À l’époque, des organisations de défense des droits humains avaient dénoncé un manque de transparence dans le processus, affirmant que certains détenus avaient été placés sous des régimes pénitentiaires restrictifs plutôt que véritablement libérés.
La question des prisonniers politiques
Des organisations comme Prisoners Defenders estiment qu’à la fin du mois de février, 1 214 personnes étaient détenues à Cuba pour des raisons politiques, un chiffre record selon l’ONG.
Plusieurs organisations internationales et gouvernements étrangers réclament régulièrement la libération de ces prisonniers, notamment ceux arrêtés après les manifestations antigouvernementales du 11 juillet 2021.
Lors d’une audience récente devant la Commission interaméricaine des droits de l’homme (CIDH), l’Observatoire cubain des droits de l’homme a dénoncé le refus systématique d’accorder des libérations anticipées aux prisonniers politiques, malgré le fait qu’ils remplissent souvent les conditions légales.
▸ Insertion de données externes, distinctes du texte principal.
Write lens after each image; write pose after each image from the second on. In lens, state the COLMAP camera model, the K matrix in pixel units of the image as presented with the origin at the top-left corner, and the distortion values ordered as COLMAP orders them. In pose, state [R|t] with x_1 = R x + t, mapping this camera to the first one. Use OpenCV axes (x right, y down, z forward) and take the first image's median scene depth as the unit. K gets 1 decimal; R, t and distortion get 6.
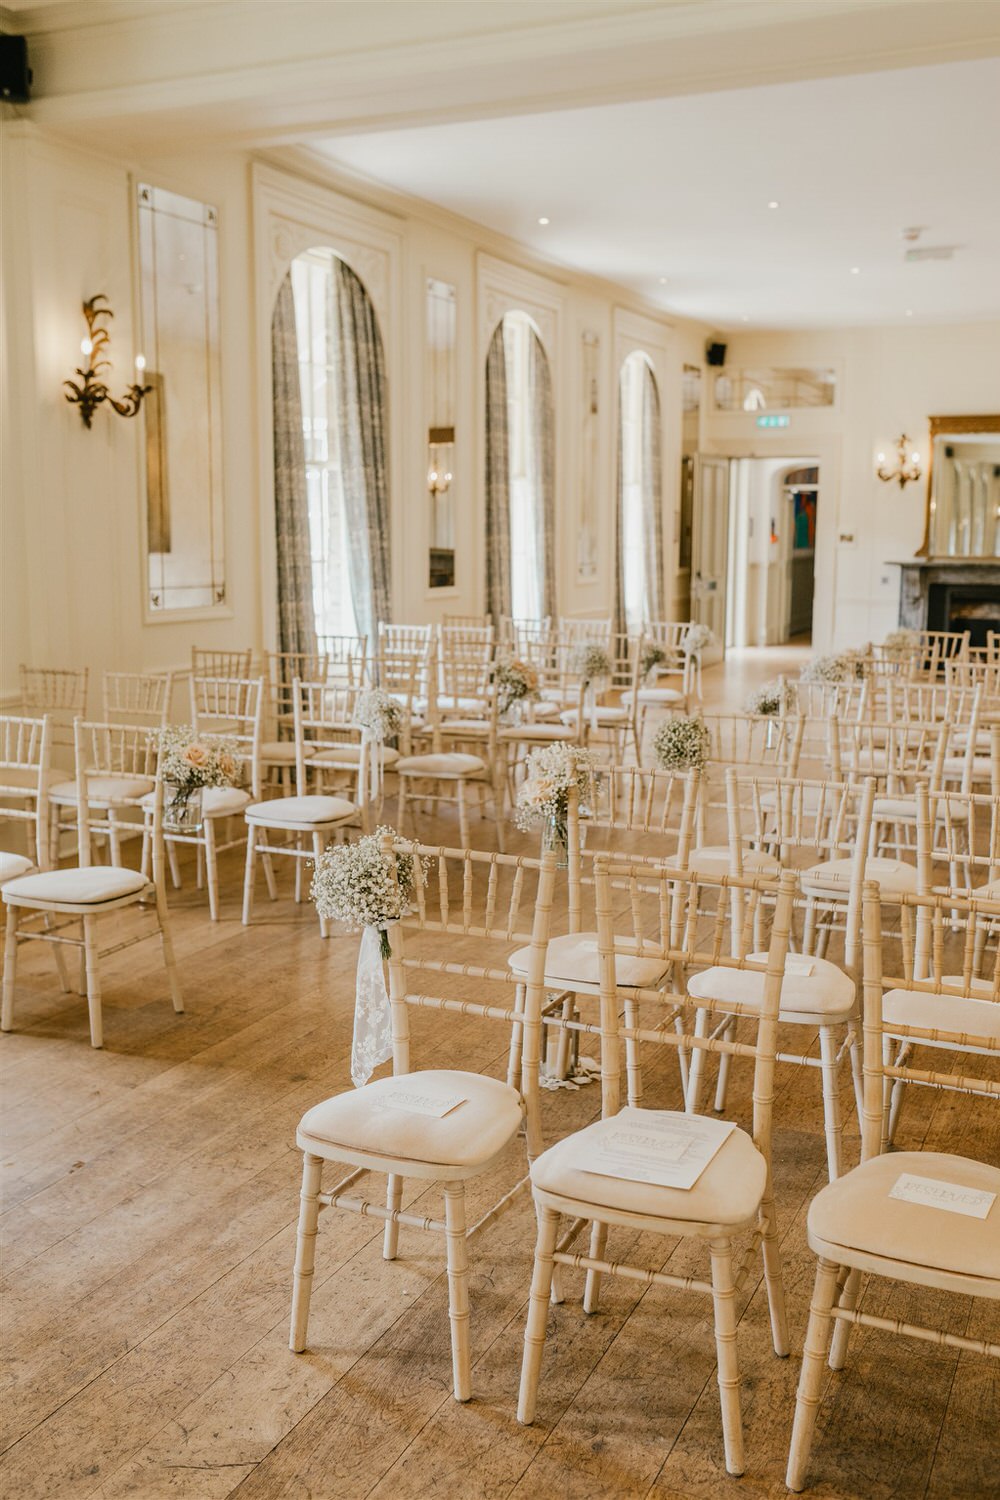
lens RADIAL K [[1483.8, 0, 503.3], [0, 1483.8, 750.4], [0, 0, 1]] dist [0.002780, 0.000000]
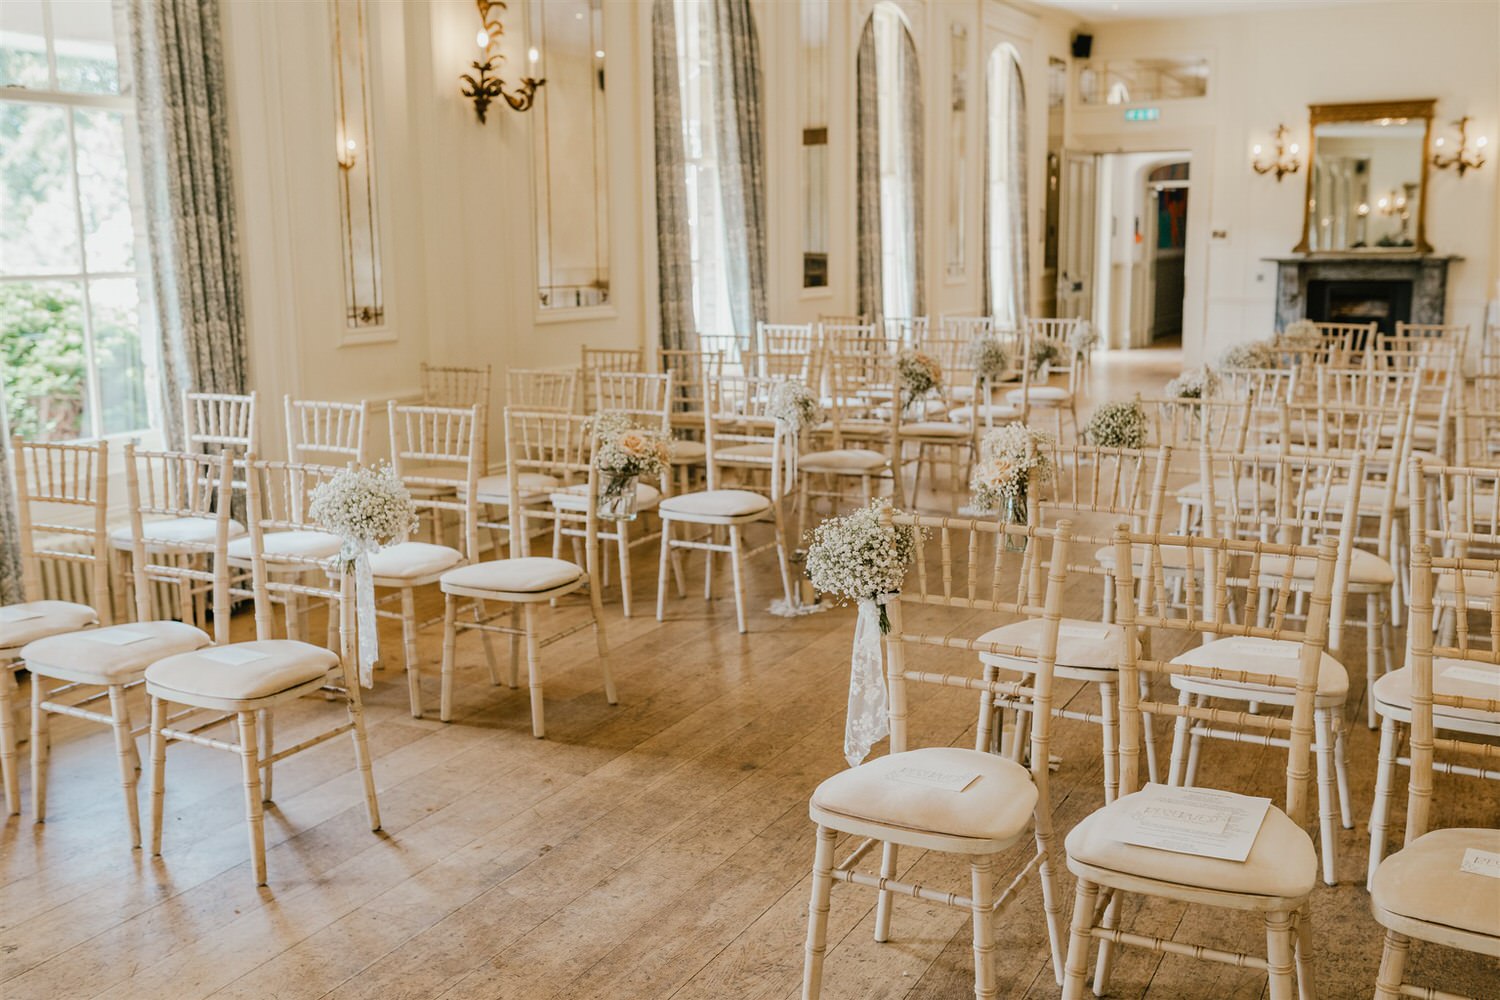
lens RADIAL K [[1483.8, 0, 651.0], [0, 1483.8, 535.4], [0, 0, 1]] dist [0.002780, 0.000000]
pose [[0.998231, -0.006497, -0.059096, -0.118692], [0.008174, 0.999569, 0.028179, 0.032166], [0.058887, -0.028613, 0.997855, 0.014220]]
Selon l’organisation, ces détenus restent en prison jusqu’à ce que les autorités décident de les utiliser comme « monnaie d’échange » dans d’éventuelles négociations politiques.
Une annonce dans un contexte de crise
Cette décision intervient alors que Cuba traverse une profonde crise économique et sociale. L’île fait face à des pénuries généralisées, à de longues coupures d’électricité et à une situation économique particulièrement difficile.
Dans ce contexte, la question des prisonniers politiques reste l’un des principaux sujets de tension entre le gouvernement cubain, les organisations de défense des droits humains et une partie de la communauté internationale.